Stephen Mallon's "Next Stop Atlantic" Exhibition Opens Tonight at the Visual Arts Center of New Jersey


STEPHEN MALLON: NEXT STOP ATLANTIC
July 29 - September 25, 2011
Opening Reception: Friday, July 29, 6 pm - 8 pm
Closing Reception: Friday, September 23, 6 pm - 8 pm

The industrial landscape has held a life-long attraction for photographer Stephen Mallon. Seeking what he calls “a surreal beauty” in its machinery and sites, he creates powerful images and captures some extraordinary moments. Mallon also has a special interest in reclamation projects that salvage, rebuild or repurpose the products of industry. These twin impulses led him to spend three years documenting the New York City Metropolitan Transit Authority’s recycling program that builds artificial underwater reefs from decommissioned subway cars. Next Stop Atlantic tracks the final journey of these cars as they travel toward their last stop, the Atlantic Ocean.

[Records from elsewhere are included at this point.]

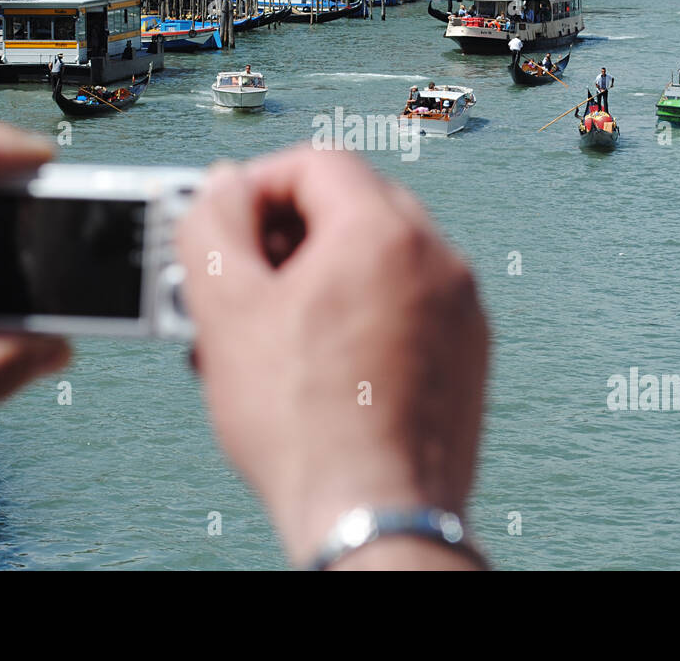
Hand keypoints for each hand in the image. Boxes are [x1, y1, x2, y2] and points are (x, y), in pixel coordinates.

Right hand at [176, 148, 488, 566]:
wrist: (376, 516)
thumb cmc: (306, 425)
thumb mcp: (228, 309)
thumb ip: (213, 225)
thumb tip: (221, 188)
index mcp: (385, 231)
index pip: (315, 163)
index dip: (257, 183)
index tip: (224, 221)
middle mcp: (437, 258)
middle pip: (349, 208)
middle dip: (283, 237)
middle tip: (238, 278)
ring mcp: (460, 308)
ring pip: (376, 261)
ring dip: (315, 281)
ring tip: (265, 333)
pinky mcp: (466, 354)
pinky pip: (404, 306)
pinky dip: (357, 316)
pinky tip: (312, 363)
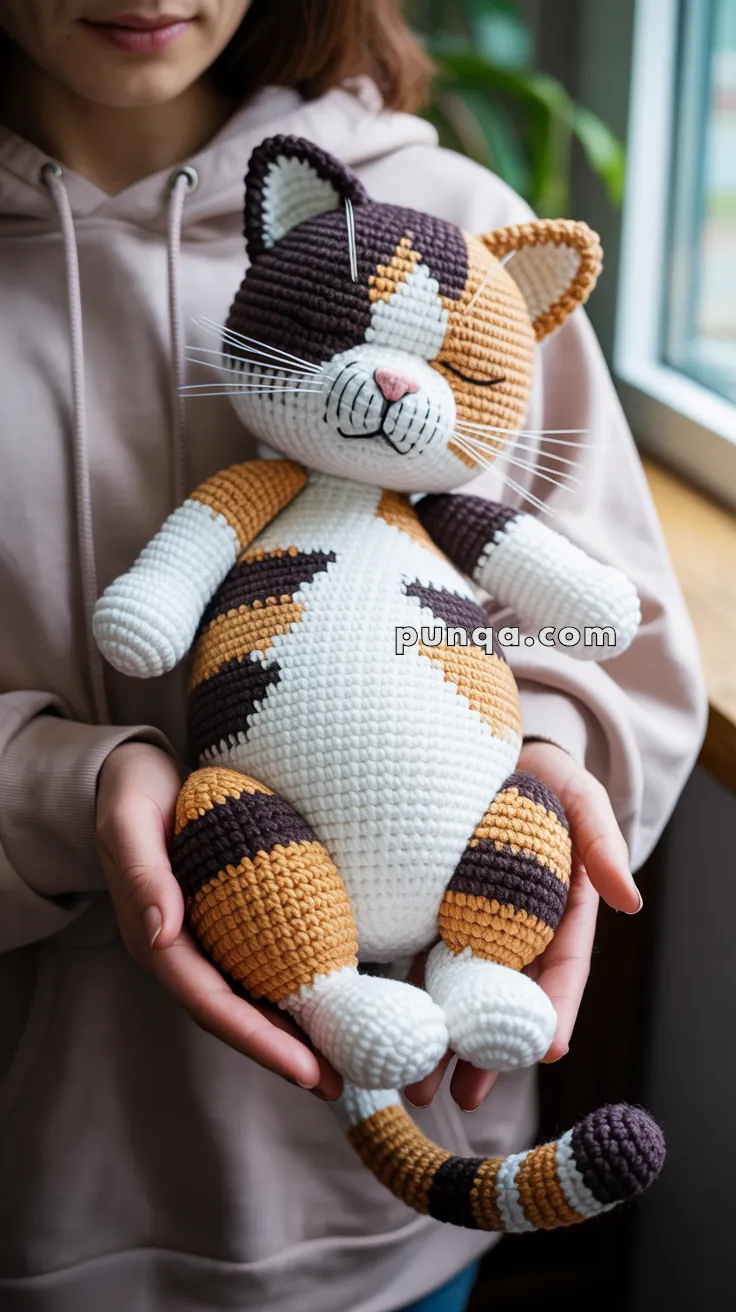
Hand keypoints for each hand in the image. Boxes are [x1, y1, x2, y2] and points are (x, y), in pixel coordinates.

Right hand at [96, 741, 341, 1099]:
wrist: (136, 773)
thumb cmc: (131, 794)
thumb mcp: (128, 822)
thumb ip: (141, 874)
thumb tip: (162, 933)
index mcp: (155, 938)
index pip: (210, 1002)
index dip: (256, 1039)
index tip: (303, 1067)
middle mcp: (182, 950)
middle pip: (235, 1016)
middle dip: (283, 1054)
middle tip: (337, 1085)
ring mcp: (206, 939)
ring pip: (251, 1000)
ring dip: (292, 1034)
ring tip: (343, 1063)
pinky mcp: (228, 920)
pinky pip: (261, 965)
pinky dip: (292, 990)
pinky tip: (331, 1001)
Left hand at [405, 740, 640, 1111]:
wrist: (487, 752)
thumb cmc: (543, 775)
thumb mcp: (581, 797)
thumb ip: (603, 842)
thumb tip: (631, 902)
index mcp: (558, 912)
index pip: (561, 970)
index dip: (555, 1010)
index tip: (548, 1050)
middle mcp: (512, 930)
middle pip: (502, 1001)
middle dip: (485, 1053)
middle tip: (463, 1097)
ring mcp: (466, 926)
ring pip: (456, 996)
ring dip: (438, 1045)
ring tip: (414, 1090)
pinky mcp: (425, 913)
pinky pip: (415, 962)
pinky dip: (404, 1001)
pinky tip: (384, 1034)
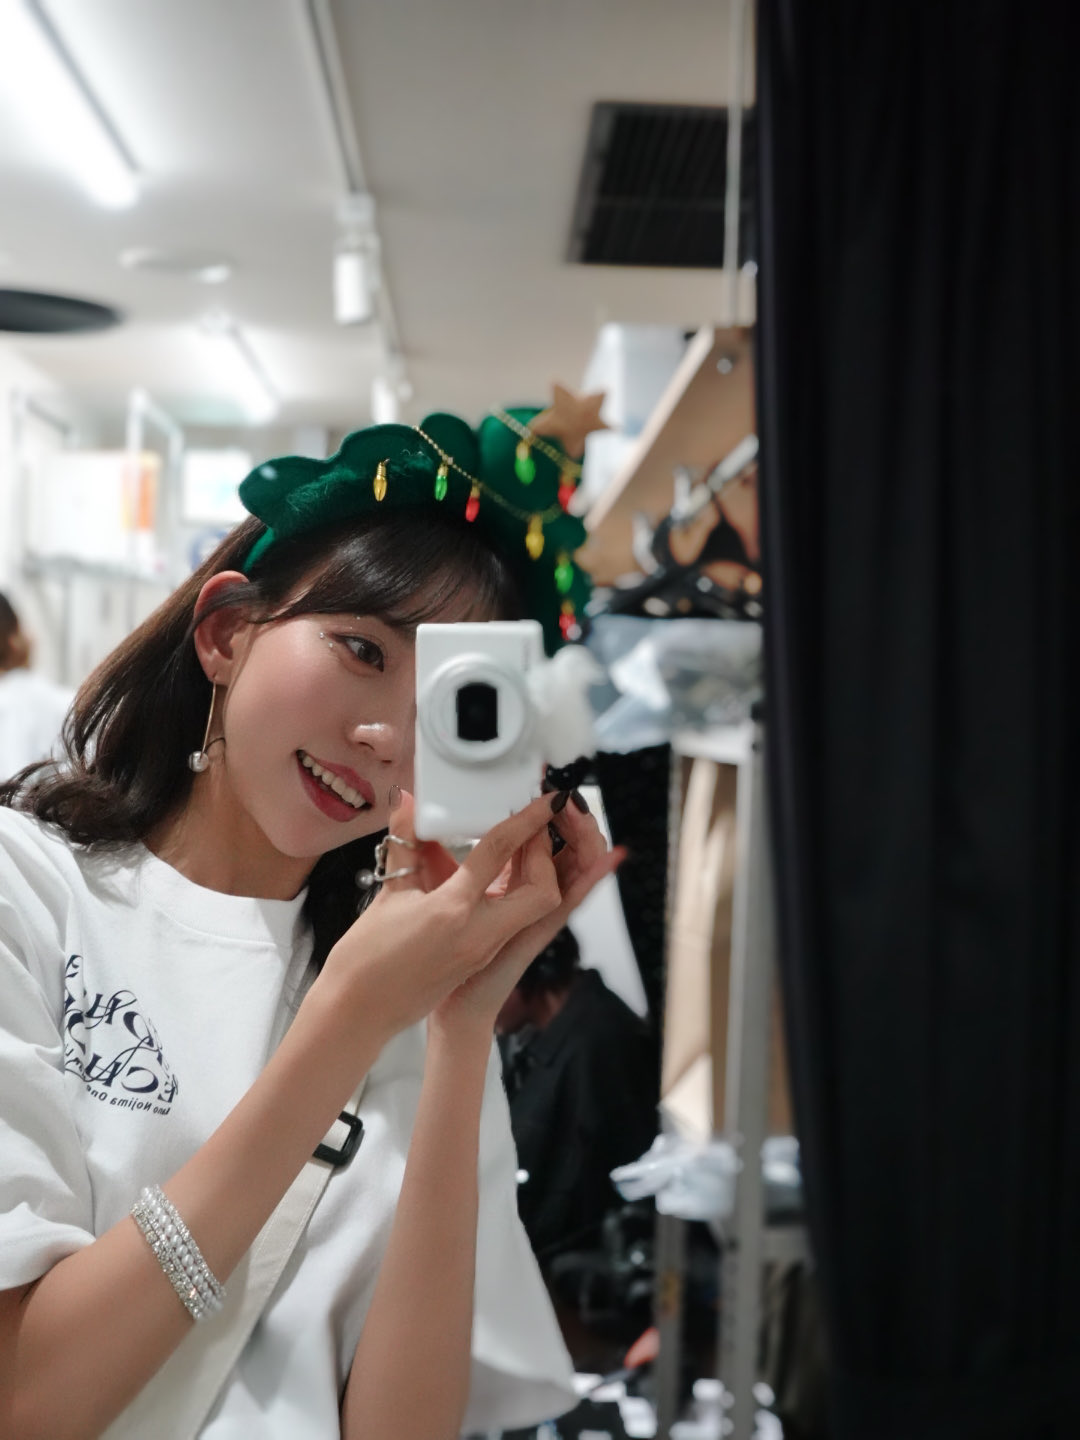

This photographic series dramatically depicts the moments before, during, and after the cars are dropped into the ocean to create a new home for undersea life. Mallon shows us the subway cars in a transitional stage between their former and future lives, before their transformation from active to passive is complete. He offers two kinds of images: cars at rest—stripped, stockpiled, and seemingly at the end of the line—and cars put back in motion as they are dropped off the barges. The poignancy of the images may result from the displacement of the trains—they are quite literally out of their element. There is a poetic, even elegiac quality to many of these photographs. Virginia Placement, which freezes the moment just before a car hits the water, suggests a burial at sea. In images like Sink and Settling we witness the instant before the ocean swallows the cars whole. The American flag on the side of the sinking train in Pool is a stunning reminder of Nature’s ultimate power over Man.

It is almost possible to hear the sounds implicit in these photographs—the clanking of steel, the large “splash” and then the final, eerie silence. The rapid motion, dynamism and often overpowering noises associated with working subway cars are distant memories. The future of these trains will be quiet and stationary; the only movement they experience will be the water’s currents and the darting fish. They are a perfect symbol of the surreal beauty Mallon seeks.